[What the task asks] Give the entries again, precisely as they were written.

[Source information]

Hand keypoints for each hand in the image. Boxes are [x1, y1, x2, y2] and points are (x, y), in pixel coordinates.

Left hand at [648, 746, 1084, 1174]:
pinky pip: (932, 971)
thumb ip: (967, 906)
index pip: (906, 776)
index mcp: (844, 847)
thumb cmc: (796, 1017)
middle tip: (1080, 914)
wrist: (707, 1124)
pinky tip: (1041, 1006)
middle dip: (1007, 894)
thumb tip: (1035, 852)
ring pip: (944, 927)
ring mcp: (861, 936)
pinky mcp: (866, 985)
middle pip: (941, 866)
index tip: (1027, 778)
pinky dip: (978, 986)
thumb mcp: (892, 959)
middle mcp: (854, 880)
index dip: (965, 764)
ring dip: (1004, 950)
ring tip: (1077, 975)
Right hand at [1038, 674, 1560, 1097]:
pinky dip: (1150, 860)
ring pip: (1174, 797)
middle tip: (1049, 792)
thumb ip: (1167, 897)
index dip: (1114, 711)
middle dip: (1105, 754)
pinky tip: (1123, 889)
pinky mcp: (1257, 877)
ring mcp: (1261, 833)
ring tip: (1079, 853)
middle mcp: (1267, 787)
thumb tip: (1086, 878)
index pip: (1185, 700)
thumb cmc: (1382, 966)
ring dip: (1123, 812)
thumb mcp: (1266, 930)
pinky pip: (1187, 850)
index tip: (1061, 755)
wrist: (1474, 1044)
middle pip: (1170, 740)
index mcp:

[Task answer]
Hand keypoints for each hand in the image. Boxes are [x1, y1, x2, y2] and points are (x, y), in pixel coordinates.

Left hand at [648, 746, 1084, 1174]:
pinky pip: (932, 971)
thumb ip: (967, 906)
index pip: (906, 776)
index mcp: (844, 847)
thumb cmc: (796, 1017)
middle tip: (1080, 914)
wrist: (707, 1124)
pinky tip: (1041, 1006)
middle dip: (1007, 894)
thumb tip: (1035, 852)
ring pip: (944, 927)
ring mcp: (861, 936)
pinky mcp: (866, 985)
middle pip: (941, 866)
index tip: (1027, 778)
pinky dip: (978, 986)
thumb mcp: (892, 959)
middle mcp: (854, 880)
index dip: (965, 764)
ring dip: (1004, 950)
ring tip: (1077, 975)
Right hand at [1038, 674, 1560, 1097]:
pinky dip: (1150, 860)
ring pip: (1174, 797)
middle tip: (1049, 792)
thumb ip: (1167, 897)
index dip: (1114, 711)
middle dip: (1105, 754)
pinky tip: (1123, 889)
pinky mcp: (1257, 877)
ring mcp: (1261, 833)
ring tip: (1079, 853)
middle mcp: (1267, 787)
thumb tip: (1086, 878)
index pip: (1185, 700)
thumb cmc: (1382, 966)
ring dip: (1123, 812)
thumb mcp: (1266, 930)
pinky pip: (1187, 850)
index tip: (1061, 755)
wrist: (1474, 1044)
middle pip: (1170, 740)
index mcp:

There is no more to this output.